Рыжий догнал ее.
– Маленькая, что с тобой?
– Я не хочу, я не хочу!!! – рыдала Жаккетта, уткнувшись ему в грудь. – Мало мне шейха! Мне все равно, где ты и с кем ты, лишь бы живой был! Я не хочу видеть тебя мертвым! Я больше не хочу!!!
– Успокойся, маленькая, не бери в голову, – уговаривал ее рыжий. – Не хорони меня заранее. Все будет хорошо!
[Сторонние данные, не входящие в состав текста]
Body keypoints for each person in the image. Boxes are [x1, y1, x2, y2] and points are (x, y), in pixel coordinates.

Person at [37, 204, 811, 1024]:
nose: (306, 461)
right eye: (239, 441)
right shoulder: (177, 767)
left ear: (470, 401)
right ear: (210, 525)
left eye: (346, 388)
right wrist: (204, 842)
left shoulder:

Не плачь.
– Пусть он только попробует победить… – прошипела Жаккетта, утирая кулаком слезы. – Я ему горло перегрызу!
Рыжий принял вызов Волчьего Солнышка.
Этрэвиль, втянутый в эту историю, приготовился хорошенько повеселиться.
Как по мановению волшебной палочки неподалеку от городских стен, на месте где летом выращивали репу, возникло ристалищное поле.
Добрые горожане даже пожертвовали урожаем будущего лета, самоотверженно не думая, что на утоптанной во время турнира земле репа, пожалуй, и не уродится.
Все было как положено, не хуже чем на настоящих турнирах. И шатры для участников по торцам огороженного канатами пространства; и главная, сделанная в виде трехступенчатой пирамиды трибуна для дам, ради которых будут сражаться рыцари; и громадное количество скамей для публики.
Тут же рядышком раскинули палатки торговцы, образовалась ярмарка, жизнь закипела. Вились по ветру флаги города и флаги виконта, ветер трепал фестоны полосатых шатров. Лилась музыка, радостно гомонила толпа.
Виконт решил устроить бой честь по чести. Поединок один на один. На конях, в доспехах, с копьями наперевес и мечами наготове.
Оружейники города предоставили рыжему право одолжить в мастерских любые понравившиеся латы и оружие для турнира. Нашелся и конь.
Рыжий со знанием дела выбрал простой, но прочный доспех, который ему отполировали так, что своими крутыми боками латы дюжинами пускали солнечных зайчиков. Нашлось и тяжелое турнирное копье, которое запроливные сэры рыцари именуют лэнс, длиной в два человеческих роста с внушительным трехгранным наконечником. На скорую руку противнику виконта, которого город как бы взял под крыло, соорудили роскошные кот д’арм[126].
Рыжий, ценя усилия горожан сделать это событие ярким и выдающимся, немного раскрылся, и позволил нанести свой герб на щит и на флаг у шатра.
Как оказалось, герб его представлял щит, рассеченный наискось от правого верхнего угла к левому нижнему[127] извилистым листовидным делением: то есть делящая его на две равные части линия прихотливо извивалась, образовывая контур двух листьев. Половина шита была белой, половина красной. Красный лист заходил на белую половину щита, белый лист – на красную.